→ **Problem details**
Rewrite the material from its first line through the line containing "incluye un botón", both included, with "Pesquisar" replaced by "Buscar". Change nothing else.

→ **Items from a data source**
^^^^
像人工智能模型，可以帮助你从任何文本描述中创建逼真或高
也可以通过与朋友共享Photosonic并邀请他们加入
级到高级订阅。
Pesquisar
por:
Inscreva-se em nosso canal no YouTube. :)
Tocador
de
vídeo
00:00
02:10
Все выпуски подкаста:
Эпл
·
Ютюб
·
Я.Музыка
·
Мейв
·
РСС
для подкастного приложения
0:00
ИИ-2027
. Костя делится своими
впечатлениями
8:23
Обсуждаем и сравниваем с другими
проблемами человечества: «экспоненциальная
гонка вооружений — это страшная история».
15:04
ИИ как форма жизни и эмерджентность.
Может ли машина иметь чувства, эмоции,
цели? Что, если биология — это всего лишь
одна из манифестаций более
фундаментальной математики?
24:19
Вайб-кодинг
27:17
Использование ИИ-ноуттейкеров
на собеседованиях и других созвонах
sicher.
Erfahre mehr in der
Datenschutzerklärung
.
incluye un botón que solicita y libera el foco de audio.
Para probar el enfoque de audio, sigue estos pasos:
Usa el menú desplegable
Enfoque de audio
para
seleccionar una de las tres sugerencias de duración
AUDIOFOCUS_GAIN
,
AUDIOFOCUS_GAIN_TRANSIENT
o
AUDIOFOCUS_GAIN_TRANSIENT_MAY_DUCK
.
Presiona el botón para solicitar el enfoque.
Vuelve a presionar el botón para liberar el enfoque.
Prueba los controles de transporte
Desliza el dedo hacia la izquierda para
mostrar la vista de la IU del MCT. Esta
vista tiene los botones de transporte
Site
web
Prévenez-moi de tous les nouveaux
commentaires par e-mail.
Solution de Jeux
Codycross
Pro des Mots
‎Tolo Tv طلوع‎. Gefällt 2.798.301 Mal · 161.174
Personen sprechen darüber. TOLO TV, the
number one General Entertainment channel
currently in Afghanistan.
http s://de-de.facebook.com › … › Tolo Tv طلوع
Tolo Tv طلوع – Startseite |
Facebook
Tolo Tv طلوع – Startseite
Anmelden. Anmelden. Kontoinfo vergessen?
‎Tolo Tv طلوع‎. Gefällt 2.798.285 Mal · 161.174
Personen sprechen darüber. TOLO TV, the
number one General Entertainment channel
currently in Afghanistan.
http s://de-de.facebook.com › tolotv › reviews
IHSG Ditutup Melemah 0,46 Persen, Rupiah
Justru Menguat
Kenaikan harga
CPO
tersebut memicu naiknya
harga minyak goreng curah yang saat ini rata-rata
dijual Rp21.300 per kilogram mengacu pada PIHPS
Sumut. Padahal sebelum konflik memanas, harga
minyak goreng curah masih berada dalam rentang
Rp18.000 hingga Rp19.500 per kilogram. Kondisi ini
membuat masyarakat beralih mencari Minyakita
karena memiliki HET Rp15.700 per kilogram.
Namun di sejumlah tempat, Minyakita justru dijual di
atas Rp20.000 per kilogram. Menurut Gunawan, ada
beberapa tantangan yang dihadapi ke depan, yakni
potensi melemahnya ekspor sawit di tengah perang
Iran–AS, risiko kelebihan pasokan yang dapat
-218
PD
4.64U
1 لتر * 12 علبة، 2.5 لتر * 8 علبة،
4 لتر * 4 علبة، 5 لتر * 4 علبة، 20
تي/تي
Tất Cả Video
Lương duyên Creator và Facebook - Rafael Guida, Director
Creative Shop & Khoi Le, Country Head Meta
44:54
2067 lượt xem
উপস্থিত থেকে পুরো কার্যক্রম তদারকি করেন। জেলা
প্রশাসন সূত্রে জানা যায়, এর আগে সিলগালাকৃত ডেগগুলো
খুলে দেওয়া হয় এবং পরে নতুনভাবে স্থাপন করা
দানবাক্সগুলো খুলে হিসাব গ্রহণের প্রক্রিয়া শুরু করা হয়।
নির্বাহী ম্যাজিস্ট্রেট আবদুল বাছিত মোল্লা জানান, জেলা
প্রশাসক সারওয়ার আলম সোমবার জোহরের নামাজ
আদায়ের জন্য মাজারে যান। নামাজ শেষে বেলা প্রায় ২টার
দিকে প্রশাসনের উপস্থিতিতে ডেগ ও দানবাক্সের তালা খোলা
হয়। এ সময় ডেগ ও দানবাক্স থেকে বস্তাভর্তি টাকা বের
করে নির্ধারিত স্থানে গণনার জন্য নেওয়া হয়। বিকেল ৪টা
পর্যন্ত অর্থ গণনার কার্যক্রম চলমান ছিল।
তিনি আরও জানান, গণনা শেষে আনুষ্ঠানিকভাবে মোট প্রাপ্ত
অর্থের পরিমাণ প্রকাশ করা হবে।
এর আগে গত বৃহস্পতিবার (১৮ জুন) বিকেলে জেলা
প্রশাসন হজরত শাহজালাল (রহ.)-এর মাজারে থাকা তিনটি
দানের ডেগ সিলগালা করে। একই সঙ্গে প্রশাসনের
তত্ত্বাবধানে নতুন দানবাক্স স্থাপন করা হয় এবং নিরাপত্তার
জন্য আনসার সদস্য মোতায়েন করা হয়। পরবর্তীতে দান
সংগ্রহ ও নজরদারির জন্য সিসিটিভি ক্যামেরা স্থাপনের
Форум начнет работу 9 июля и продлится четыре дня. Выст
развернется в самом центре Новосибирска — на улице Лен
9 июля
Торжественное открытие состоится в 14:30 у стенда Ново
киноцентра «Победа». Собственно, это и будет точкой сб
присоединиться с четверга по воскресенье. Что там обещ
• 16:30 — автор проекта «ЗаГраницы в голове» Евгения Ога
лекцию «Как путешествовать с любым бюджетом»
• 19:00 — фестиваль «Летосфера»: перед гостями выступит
^^^^
→ **Solution**
像人工智能模型，可以帮助你从任何文本描述中创建逼真或高
也可以通过与朋友共享Photosonic并邀请他们加入
级到高级订阅。
Buscar
por:
Inscreva-se em nosso canal no YouTube. :)
Tocador
de
vídeo
00:00
02:10
Все выпуски подкаста:
Эпл
·
Ютюб
·
Я.Музыка
·
Мейв
·
РСС
для подкастного приложения
0:00
ИИ-2027
. Костя делится своими
впечатлениями
8:23
Обсуждаем и сравниваем с другими
проблемами человечества: «экспоненциальная
гонка вооружений — это страшная история».
15:04
ИИ как форма жизни и эмерджентность.
Может ли машина иметь чувства, эмоции,
цели? Что, если биология — это всего лишь
одна из манифестаций более
фундаментальной математики?
24:19
Вайб-кодинг
27:17
Использование ИИ-ноуттейкеров
на собеседованиях и других созвонах
sicher.
Erfahre mehr in der
Datenschutzerklärung
.
incluye un botón que solicita y libera el foco de audio.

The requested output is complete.